» RAW DATA:
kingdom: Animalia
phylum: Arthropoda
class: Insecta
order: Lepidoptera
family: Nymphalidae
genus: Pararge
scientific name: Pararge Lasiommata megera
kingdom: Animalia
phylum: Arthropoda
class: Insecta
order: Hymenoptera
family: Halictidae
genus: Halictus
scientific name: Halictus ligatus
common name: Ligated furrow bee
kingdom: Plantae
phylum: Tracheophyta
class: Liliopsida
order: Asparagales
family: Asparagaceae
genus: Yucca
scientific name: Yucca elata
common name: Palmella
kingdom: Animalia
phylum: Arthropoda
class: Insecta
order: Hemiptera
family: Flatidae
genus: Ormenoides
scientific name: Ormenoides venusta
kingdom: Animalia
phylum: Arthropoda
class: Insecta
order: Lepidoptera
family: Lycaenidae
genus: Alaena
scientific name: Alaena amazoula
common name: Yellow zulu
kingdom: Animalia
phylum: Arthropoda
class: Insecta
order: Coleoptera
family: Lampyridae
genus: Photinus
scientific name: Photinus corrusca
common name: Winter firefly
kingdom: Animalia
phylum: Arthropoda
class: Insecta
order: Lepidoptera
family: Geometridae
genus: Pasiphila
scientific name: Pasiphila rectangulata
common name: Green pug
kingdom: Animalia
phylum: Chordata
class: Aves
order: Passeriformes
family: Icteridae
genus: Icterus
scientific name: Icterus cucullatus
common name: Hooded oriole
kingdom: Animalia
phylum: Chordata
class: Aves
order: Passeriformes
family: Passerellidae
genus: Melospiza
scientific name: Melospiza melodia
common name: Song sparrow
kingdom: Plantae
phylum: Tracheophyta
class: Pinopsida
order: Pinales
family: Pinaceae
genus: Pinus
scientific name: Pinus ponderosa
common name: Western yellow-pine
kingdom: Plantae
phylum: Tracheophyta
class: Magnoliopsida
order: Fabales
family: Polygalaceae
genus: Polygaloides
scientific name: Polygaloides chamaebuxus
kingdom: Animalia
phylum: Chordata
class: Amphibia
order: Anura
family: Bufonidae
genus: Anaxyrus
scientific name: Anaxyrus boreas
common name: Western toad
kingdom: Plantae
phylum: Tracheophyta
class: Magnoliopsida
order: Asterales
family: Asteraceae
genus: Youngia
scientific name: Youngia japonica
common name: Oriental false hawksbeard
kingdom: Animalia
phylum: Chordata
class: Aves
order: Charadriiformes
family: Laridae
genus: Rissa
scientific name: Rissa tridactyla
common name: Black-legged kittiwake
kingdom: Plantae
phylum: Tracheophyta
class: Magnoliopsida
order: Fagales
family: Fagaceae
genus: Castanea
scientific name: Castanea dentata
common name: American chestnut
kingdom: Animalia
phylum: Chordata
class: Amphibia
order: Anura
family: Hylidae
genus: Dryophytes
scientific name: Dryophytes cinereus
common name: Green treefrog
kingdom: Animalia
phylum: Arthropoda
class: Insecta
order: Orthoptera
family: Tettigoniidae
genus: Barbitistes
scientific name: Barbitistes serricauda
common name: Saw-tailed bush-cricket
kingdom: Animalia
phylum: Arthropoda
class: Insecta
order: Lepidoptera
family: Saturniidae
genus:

» EXERCISE DESCRIPTION: Copy the records above exactly, starting from the very first line and ending at the line that contains "scientific name: Ormenoides venusta", including that line.

» WRITTEN REPLY:
kingdom: Animalia
phylum: Arthropoda
class: Insecta
order: Lepidoptera
family: Nymphalidae
genus: Pararge
scientific name: Pararge Lasiommata megera
kingdom: Animalia
phylum: Arthropoda
class: Insecta
order: Hymenoptera
family: Halictidae
genus: Halictus
scientific name: Halictus ligatus
common name: Ligated furrow bee
kingdom: Plantae
phylum: Tracheophyta
class: Liliopsida
order: Asparagales
family: Asparagaceae
genus: Yucca
scientific name: Yucca elata
common name: Palmella
kingdom: Animalia
phylum: Arthropoda
class: Insecta
order: Hemiptera
family: Flatidae
genus: Ormenoides
scientific name: Ormenoides venusta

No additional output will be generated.